Survival percent of influenza virus (a) subjected to different chemical disinfectants [10 ppb, 50% relative humidity, 1.8 s]. (b) Subjected to HOCl when 0.3% mucin was added [20 ppb, 50% relative humidity, 1.8 s]. PBS, Phosphate-buffered saline. The box represents the 25th to 75th percentile range, the whisker plot shows the maximum and minimum values, the thick line within the box denotes the median, and the ■ symbol represents the average value.

Klug et al.⁴¹ evaluated the influence of humidity on O₃ and ClO₂ against MS2 in aerosols supplied at a constant humidity. ClO₂ showed a higher inactivation rate than O₃, even under conditions of lower humidity and concentration than O₃. As ClO₂ is a substance that readily partitions into the aqueous phase, similar to HOCl, it possibly exhibits a higher degradation rate than O₃ under higher humidity conditions, which is consistent with the results of this study.

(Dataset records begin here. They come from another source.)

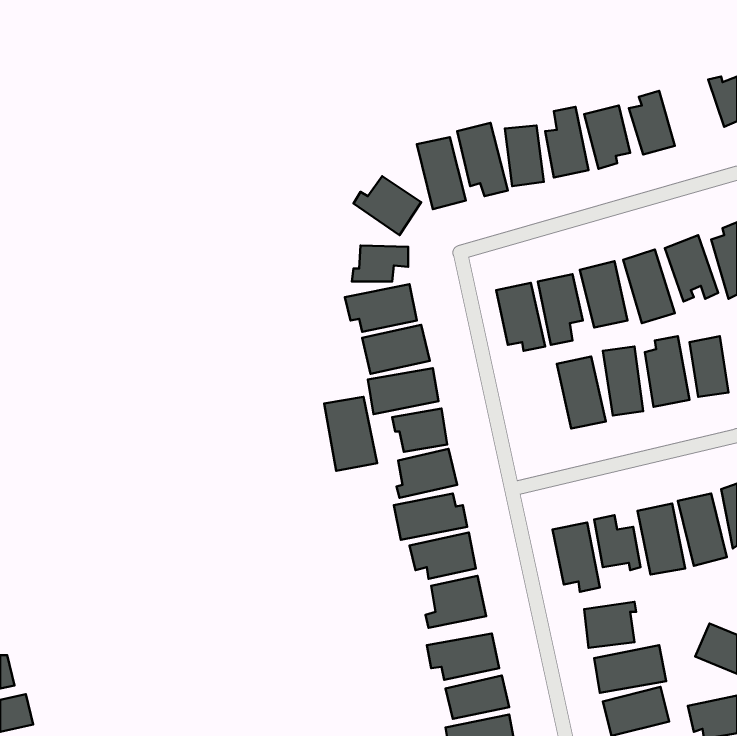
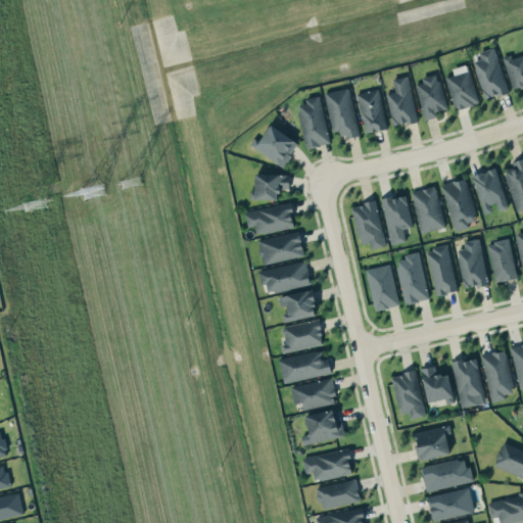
building: none -> [473,48,508,100]
building: none -> [366,265,399,312]
building: [324,397,377,471] -> none

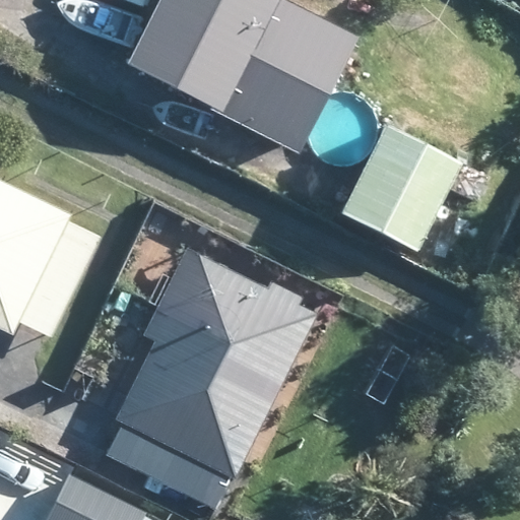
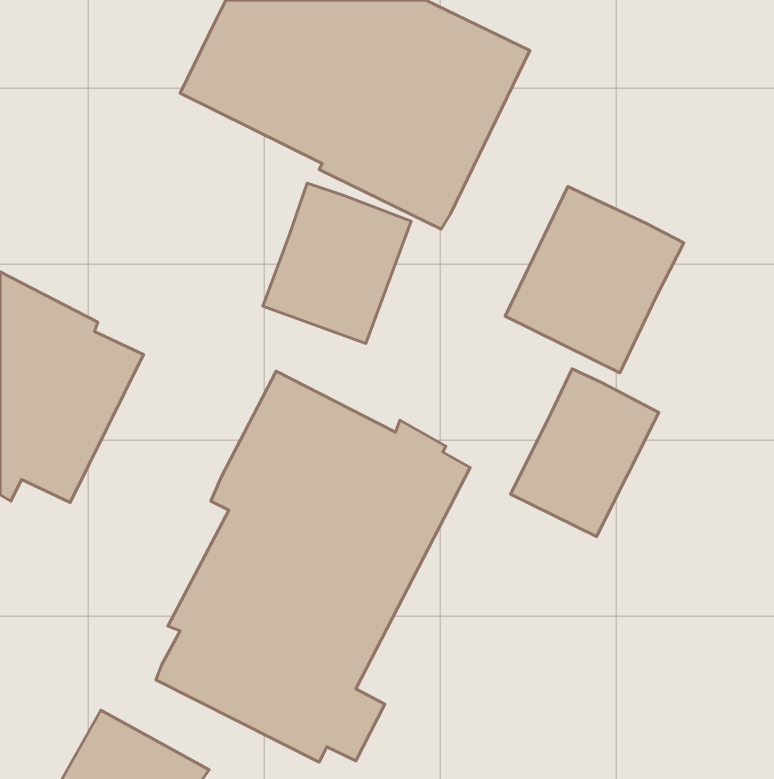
building: none -> [263,183,411,343]
building: none -> [511,369,659,537]

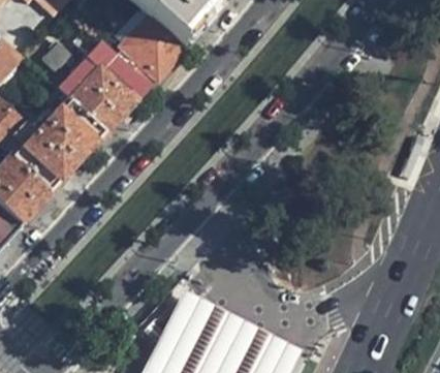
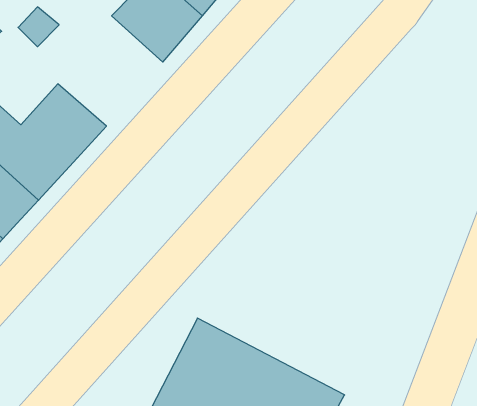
building: [55,44,145,133] -> none

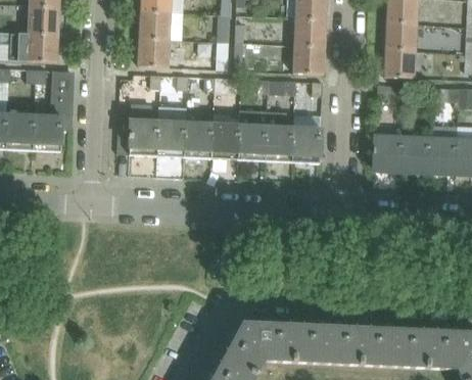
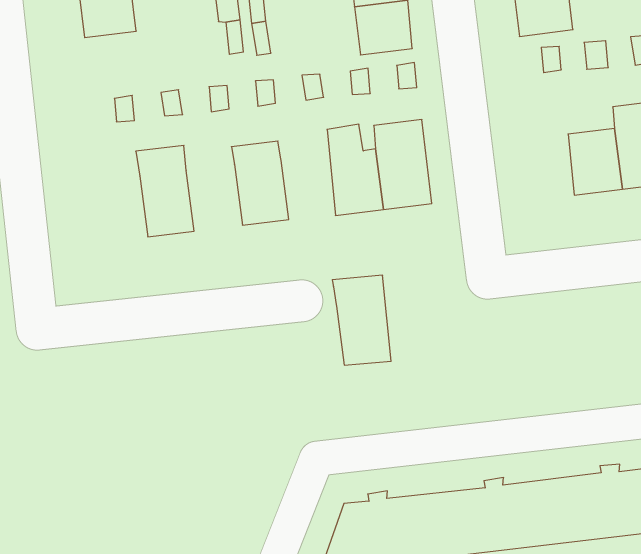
building: [138,37,170,66] -> none
building: [129,104,158,154] -> none
building: [238,108,268,159] -> [332,275,391,365]
building: [184,121,213,156] -> none
building: [373,134,403,170] -> none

However, factors other than solubility are also thought to influence the effect, as HOCl and O₃ also differ in chemical properties such as oxidation potential and reaction rate constants. It has been reported that the inactivation by O₃ under high-humidity conditions may be assisted by hydrolysis, suggesting that its effective environment could differ from the conditions in our experiment^42,43. Furthermore, Ratnesar-Shumate et al.⁴⁴ reported that differences in the ease of water uptake between Bacillus spores and MS2, as well as the hygroscopicity of components contained in the aerosols, might explain differences in the speed of the oxidation process⁴⁴. Therefore, further investigation is necessary, as the conditions under which inactivation is effective may differ not only with the type of gas but also with the physical properties of the target aerosol.

Effect of the presence of mucin

Thus far, our results have shown that HOCl_(g) exhibits a strong inactivation effect on droplet-containing airborne viruses. However, droplets from actual infected individuals contain proteins that are believed to consume HOCl_(g). Makimura et al.⁴⁵ reported that 0.2% mucin reacts with HOCl_(aq), thereby reducing the free chlorine concentration to 1/2600 or less within 1 min⁴⁵. Therefore, we investigated whether HOCl_(g) is similarly consumed in an aerosol state and whether its inactivation effect on viruses is inhibited.

We assessed the inactivation effect of HOCl_(g) on H1N1 using a nebuliser containing 0.3% mucin to simulate saliva. The inactivation effects of HOCl_(g) with and without 0.3% mucin under conditions of 20 ppb, 50% relative humidity, and 1.8 s were evaluated (Fig. 3b). The reduction in inactivation due to the presence of 0.3% mucin was only a 0.45 log reduction compared to that using phosphate-buffered saline (PBS) alone, which confirmed a significant inactivation effect (Wilcoxon signed-rank test, p = 0.031, n = 5, Z = 1.888, r = 0.844). Pan et al.³⁰ reported that when PBS-mucin droplets containing viruses evaporate, a coffee-ring effect is formed, with viruses and mucin distributed on the droplet surface via capillary flow. Yang & Marr³⁴ also noted that enveloped viruses tend to accumulate on the droplet surface. During evaporation, the presence of the virus on the droplet surface, which retains moisture, is believed to bring the virus closer to the HOCl_(g) adsorbed on the droplet surface and enhanced its reactivity. Despite this, the observed 0.45 log reduction is likely due to mucin consumption of some HOCl_(g). Continued evaporation leads to the loss of moisture causing HOCl_(g) to no longer dissolve, thereby significantly reducing the inactivation effect.